§ **EXERCISE GOAL**
Copy out the rows unchanged, line by line. Begin at the very first line and stop after the line that contains "CrystalWater ist denkbar einfach und".

§ **EXERCISE DATA**
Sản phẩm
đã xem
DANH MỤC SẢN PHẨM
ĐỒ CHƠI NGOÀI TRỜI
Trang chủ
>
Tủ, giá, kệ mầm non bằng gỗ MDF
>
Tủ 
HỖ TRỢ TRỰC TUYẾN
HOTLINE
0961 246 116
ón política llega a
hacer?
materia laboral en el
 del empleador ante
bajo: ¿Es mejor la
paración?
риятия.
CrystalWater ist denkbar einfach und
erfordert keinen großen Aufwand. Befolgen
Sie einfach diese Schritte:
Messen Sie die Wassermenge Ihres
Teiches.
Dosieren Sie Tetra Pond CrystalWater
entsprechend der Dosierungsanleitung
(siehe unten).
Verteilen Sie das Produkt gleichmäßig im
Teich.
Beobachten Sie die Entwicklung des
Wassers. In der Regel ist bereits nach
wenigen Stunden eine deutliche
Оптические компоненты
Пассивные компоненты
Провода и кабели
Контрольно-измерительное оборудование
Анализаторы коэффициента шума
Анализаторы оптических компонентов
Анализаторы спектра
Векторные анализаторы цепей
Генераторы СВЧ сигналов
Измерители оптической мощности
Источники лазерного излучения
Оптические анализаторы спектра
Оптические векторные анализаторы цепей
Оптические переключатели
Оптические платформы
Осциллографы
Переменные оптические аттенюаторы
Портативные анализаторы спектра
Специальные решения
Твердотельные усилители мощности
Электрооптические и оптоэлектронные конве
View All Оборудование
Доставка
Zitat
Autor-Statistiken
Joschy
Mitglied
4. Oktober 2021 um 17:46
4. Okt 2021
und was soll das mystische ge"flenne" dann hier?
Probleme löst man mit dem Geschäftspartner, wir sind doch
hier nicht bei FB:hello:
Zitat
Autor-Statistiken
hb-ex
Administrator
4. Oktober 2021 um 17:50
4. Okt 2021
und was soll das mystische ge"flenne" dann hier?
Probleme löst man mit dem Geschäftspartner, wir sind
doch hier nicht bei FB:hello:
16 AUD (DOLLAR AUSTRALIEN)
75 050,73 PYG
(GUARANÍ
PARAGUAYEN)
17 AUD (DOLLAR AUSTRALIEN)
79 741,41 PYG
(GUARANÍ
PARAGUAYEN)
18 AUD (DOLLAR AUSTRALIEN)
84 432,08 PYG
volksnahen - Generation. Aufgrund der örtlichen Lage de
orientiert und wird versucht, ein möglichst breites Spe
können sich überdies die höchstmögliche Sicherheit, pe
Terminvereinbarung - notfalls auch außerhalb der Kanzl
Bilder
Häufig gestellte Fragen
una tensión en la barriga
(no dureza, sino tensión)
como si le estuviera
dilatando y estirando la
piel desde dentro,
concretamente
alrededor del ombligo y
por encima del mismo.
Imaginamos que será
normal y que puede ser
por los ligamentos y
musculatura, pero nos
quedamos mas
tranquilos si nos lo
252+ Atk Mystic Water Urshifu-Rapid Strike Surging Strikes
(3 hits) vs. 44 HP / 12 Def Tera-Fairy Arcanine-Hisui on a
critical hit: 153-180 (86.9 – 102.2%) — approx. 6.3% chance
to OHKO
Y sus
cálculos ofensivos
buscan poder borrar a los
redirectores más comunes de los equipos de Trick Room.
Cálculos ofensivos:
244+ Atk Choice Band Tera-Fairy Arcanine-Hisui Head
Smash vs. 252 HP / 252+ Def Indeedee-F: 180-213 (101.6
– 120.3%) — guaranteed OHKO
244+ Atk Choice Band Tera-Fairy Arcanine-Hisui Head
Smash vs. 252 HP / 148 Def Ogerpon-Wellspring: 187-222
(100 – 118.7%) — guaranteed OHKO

§ **TASK RESPONSE**
Sản phẩm
đã xem
DANH MỤC SẢN PHẨM
ĐỒ CHƠI NGOÀI TRỜI
Trang chủ
>
Tủ, giá, kệ mầm non bằng gỗ MDF
>
Tủ 
HỖ TRỢ TRỰC TUYẾN
HOTLINE
0961 246 116
ón política llega a
hacer?
materia laboral en el
 del empleador ante
bajo: ¿Es mejor la
paración?
риятия.
CrystalWater ist denkbar einfach und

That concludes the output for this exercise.